Niko grabbed me by an arm and spun me around, fingers clenched painfully on my arm, digging into the bone. He was trying to help but anger flared and I wrenched away from him. I was shaken but not triggered, I was fine. "Shit, Nik, I'm fine, okay? Just a lot of blood all at once." It was strong and I turned to stare up into the trees again, against the uneasy churn in my gut, against the chill that said getting triggered into a panic attack or a flashback was closer than I wanted it to be. The aching start of a bruise where Niko had grabbed me kept me grounded firmly in the present. "Think the Annis did it?"

Niko stepped closer and put a hand gently on either of my upper arms. I could feel his breath warm in my hair as he bowed his head over mine. "I'm not sure," he said, very softly, deep voice a quiet rumble for my ears only. "Come away, Cal."

I realized I had a hand pressed over my mouth.

Maybe Niko was right.

When I turned to move, I was shivering. And it wasn't from the cold. It was actually really damn hard to just turn around. There's something really fucking creepy about a corpse at your back, especially if it's human. Niko was right behind me, though, an arm across my shoulders, hand cupped around my arm, and that made it easier. Niko had always been there, and he would keep me safe. Yeah, childish of me, I know, but...

...it was the truth.

We walked away, and Niko drove us home.

Only when we got home, we had company. Company that had parked his gorgeous 1966 cherry-red Mustang in our garage.

"Oh fffffuuuuuck," I said.

"Looks like he got tired of waiting for you to come to him," said Niko. "Get out and open the door, Cal. And man the fuck up."

I answered that with a phrase in Rom I'd learned from Sophia. Our mother had been a great one for the foul, vulgar, and downright nasty insults. Niko snorted, smirking, and I went and opened the other huge rolling door so Niko could park our El Camino. Robin had at least finished my sweeping job, which was nice of him. We climbed up the stairs, Niko scratching at the drying blood on his face, and found Robin had finished sweeping inside, too. The lights were on, and Robin was sitting on the clean, naked floor on a pillow. I had a feeling it was probably Niko's, from the bedroom. He was reading one of Niko's mythology books, too, and looked up at us with solemn green eyes.

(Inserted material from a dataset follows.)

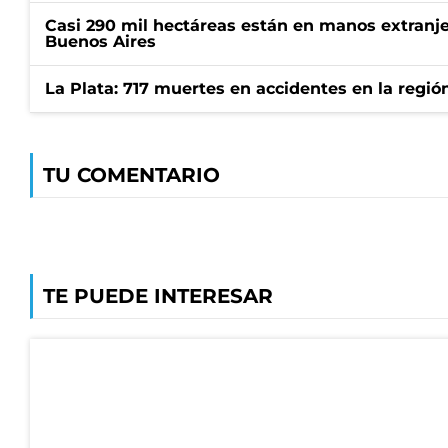
Casi 290 mil hectáreas están en manos extranje
Buenos Aires
La Plata: 717 muertes en accidentes en la regió
TU COMENTARIO
TE PUEDE INTERESAR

It always creeped me out when Robin went serious, because most of the time was was smiling, laughing, and shallow as a puddle in the Sahara. Except when he wasn't. He did offer a faint smile though. "There's takeout."

Niko snorted, and sat down in the doorway to take off his boots. "I said lock up, not move in, Robin," he teased, and there was a warm familiarity in his tone I really wasn't used to hearing him use. On other people...well, no. That definitely wasn't the way he teased me, and that was why it was weird. "Cal. Boots. Then we'll go take care of your arm. Before infection sets in."

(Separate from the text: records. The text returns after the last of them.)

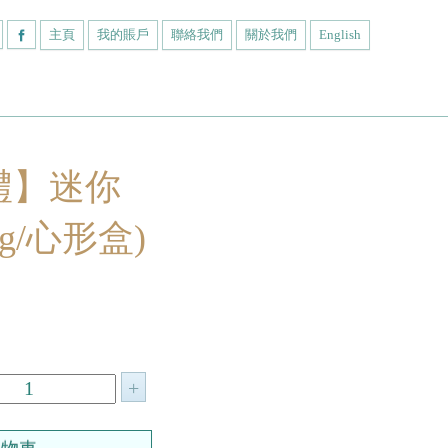
主頁
我的賬戶
聯絡我們
關於我們
English
禮】迷你
0g/心形盒)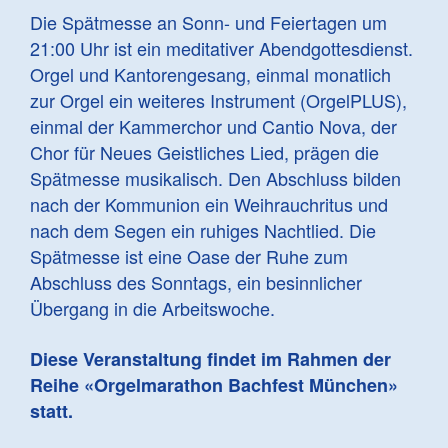
Die Spätmesse an Sonn- und Feiertagen um
21:00 Uhr ist ein meditativer Abendgottesdienst.
Orgel und Kantorengesang, einmal monatlich
zur Orgel ein weiteres Instrument (OrgelPLUS),
einmal der Kammerchor und Cantio Nova, der
Chor für Neues Geistliches Lied, prägen die
Spätmesse musikalisch. Den Abschluss bilden
nach der Kommunion ein Weihrauchritus und
nach dem Segen ein ruhiges Nachtlied. Die
Spätmesse ist eine Oase der Ruhe zum
Abschluss des Sonntags, ein besinnlicher
Übergang in die Arbeitswoche.
Diese Veranstaltung findet im Rahmen der
Reihe «Orgelmarathon Bachfest München»
statt.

That was a blatant excuse for me to not be alone with Robin, because I never got infections. Hell, I never even got sick. So I bent to my boots, grateful. Niko wasn't going to let me do this alone, just like I'd asked. He'd never gone back on a promise to me, and I knew that, but this was me and my anxiety being all illogical. Hurrah.

As Niko herded me to the bathroom with a hand on my shoulder, I could feel Robin watching us go.